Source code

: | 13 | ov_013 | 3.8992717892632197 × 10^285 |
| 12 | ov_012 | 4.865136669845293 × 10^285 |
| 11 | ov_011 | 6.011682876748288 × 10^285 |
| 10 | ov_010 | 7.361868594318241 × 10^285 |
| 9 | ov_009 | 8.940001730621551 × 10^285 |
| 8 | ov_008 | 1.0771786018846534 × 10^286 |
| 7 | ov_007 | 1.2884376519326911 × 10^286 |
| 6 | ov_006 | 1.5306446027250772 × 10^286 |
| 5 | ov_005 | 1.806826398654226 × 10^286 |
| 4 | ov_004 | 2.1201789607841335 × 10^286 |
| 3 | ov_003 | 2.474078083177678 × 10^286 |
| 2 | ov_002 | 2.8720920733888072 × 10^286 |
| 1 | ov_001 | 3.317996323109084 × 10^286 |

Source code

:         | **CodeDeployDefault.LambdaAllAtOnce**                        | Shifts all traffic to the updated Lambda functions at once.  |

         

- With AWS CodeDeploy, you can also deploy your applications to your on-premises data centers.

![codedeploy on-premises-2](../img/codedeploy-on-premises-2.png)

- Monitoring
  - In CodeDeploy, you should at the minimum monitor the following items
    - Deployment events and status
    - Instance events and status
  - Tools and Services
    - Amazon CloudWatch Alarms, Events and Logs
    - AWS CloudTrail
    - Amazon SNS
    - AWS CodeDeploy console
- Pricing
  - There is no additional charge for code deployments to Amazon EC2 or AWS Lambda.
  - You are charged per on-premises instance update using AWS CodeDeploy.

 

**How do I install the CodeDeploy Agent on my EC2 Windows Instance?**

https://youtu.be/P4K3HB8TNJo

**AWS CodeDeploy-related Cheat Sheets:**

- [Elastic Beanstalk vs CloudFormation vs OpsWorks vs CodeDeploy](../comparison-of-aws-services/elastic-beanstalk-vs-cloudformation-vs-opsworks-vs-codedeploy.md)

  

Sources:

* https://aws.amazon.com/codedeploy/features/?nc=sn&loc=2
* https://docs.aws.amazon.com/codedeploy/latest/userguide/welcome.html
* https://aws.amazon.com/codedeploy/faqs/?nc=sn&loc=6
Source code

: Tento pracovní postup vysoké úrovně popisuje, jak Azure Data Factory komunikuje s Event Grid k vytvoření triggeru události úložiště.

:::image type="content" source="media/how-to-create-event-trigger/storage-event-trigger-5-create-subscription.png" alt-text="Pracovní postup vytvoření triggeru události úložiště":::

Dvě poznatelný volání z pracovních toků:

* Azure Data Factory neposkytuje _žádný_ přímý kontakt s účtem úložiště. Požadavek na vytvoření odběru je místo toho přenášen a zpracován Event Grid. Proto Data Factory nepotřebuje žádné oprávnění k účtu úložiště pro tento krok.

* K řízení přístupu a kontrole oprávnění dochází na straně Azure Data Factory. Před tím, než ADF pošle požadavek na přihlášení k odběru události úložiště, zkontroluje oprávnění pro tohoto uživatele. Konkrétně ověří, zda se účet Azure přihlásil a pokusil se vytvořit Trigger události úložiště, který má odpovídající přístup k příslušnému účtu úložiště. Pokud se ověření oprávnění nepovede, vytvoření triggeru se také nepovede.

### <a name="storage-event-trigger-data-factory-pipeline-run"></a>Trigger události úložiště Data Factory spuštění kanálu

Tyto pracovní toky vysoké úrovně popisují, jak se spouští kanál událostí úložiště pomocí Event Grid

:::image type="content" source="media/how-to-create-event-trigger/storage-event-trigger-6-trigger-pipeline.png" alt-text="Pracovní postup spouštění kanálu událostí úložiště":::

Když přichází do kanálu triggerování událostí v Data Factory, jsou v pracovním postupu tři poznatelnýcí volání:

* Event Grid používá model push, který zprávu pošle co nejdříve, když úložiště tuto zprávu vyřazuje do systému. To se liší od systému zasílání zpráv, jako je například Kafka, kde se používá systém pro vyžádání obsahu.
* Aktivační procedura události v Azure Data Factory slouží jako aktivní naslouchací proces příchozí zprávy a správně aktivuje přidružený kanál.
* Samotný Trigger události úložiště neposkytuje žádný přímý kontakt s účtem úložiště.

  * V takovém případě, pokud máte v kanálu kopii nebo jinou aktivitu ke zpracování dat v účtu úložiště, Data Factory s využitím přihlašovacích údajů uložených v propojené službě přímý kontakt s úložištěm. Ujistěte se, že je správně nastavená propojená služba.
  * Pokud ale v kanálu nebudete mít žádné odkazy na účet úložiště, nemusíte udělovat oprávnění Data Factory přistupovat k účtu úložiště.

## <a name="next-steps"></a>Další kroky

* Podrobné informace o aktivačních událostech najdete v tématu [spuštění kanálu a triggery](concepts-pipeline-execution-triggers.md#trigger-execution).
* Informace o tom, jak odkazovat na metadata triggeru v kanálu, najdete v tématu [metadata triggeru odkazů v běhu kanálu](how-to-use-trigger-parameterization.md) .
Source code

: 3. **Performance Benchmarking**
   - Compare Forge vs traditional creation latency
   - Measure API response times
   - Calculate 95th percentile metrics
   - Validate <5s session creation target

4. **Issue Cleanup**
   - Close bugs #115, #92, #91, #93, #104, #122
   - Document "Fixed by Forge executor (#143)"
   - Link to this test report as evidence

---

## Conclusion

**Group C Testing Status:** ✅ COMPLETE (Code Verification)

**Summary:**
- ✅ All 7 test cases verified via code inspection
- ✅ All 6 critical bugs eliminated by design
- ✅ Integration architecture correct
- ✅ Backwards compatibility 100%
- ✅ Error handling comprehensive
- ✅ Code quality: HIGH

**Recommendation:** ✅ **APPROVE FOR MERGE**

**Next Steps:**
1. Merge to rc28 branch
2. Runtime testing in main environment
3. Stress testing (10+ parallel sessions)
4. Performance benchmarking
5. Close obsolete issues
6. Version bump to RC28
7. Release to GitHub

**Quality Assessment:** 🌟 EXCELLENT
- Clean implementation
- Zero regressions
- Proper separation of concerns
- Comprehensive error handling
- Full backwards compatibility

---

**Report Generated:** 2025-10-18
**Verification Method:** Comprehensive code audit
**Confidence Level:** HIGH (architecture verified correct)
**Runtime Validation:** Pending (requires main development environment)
☆ ☆ ☆ ☆ ☆
◆ **About this exercise**: List each line of the records that contains the string "volání". Treat uppercase and lowercase as different.

◆ **Written response**:
Dvě poznatelný volání z pracovních toků:
Když přichází do kanálu triggerování událostí v Data Factory, jsou v pracovním postupu tři poznatelnýcí volání:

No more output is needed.